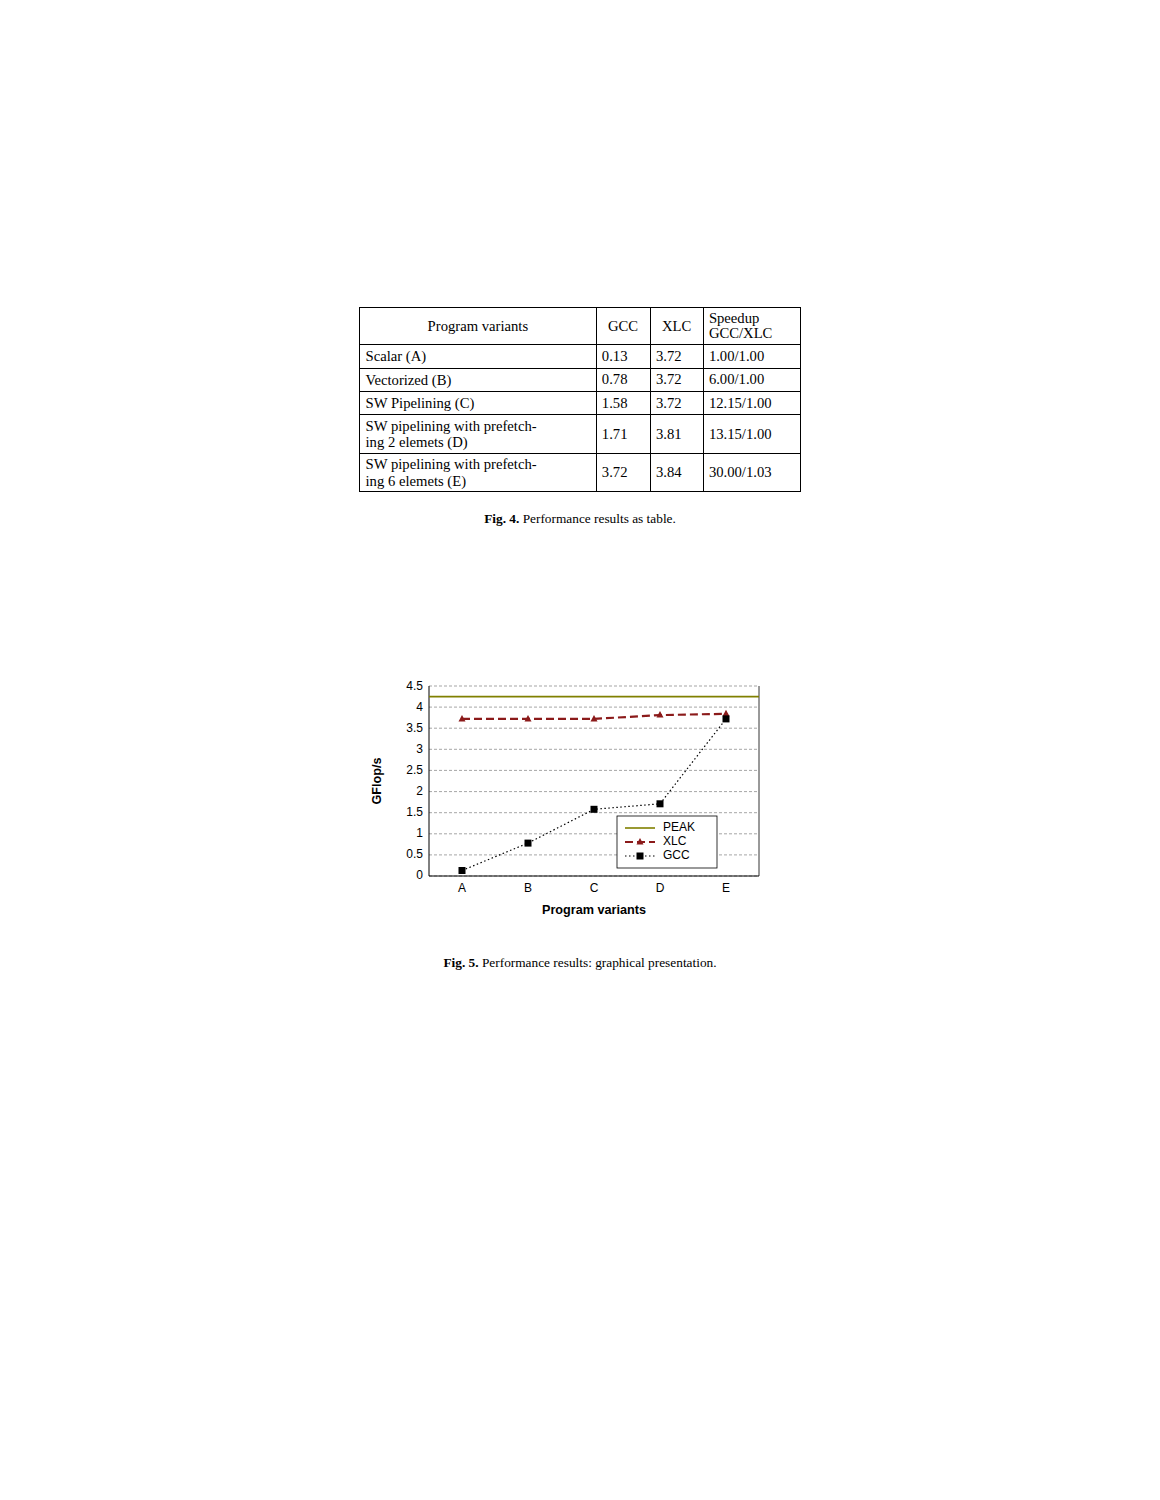| Program variants | GCC | XLC | Speedup GCC/XLC |
| --- | --- | --- | --- |
| Scalar (A) | 0.13 | 3.72 | 1.00/1.00 |
| Vectorized (B) | 0.78 | 3.72 | 6.00/1.00 |
| SW Pipelining (C) | 1.58 | 3.72 | 12.15/1.00 |
| SW pipelining with prefetch- ing 2 elemets (D) | 1.71 | 3.81 | 13.15/1.00 |
| SW pipelining with prefetch- ing 6 elemets (E) | 3.72 | 3.84 | 30.00/1.03 |
Fig. 4. Performance results as table.
0 0.5 1 1.5 2 2.5 3 3.5 4 4.5 A B C D E GFlop/s Program variants PEAK XLC GCC
Fig. 5. Performance results: graphical presentation.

TASK REQUIREMENTS: Pictures are to be left out, while the records are copied word for word.

EXERCISE ANSWER:
| Program variants | GCC | XLC | Speedup GCC/XLC |
| --- | --- | --- | --- |
| Scalar (A) | 0.13 | 3.72 | 1.00/1.00 |
| Vectorized (B) | 0.78 | 3.72 | 6.00/1.00 |
| SW Pipelining (C) | 1.58 | 3.72 | 12.15/1.00 |
| SW pipelining with prefetch- ing 2 elemets (D) | 1.71 | 3.81 | 13.15/1.00 |
| SW pipelining with prefetch- ing 6 elemets (E) | 3.72 | 3.84 | 30.00/1.03 |
Fig. 4. Performance results as table.
0 0.5 1 1.5 2 2.5 3 3.5 4 4.5 A B C D E GFlop/s Program variants PEAK XLC GCC
Fig. 5. Performance results: graphical presentation.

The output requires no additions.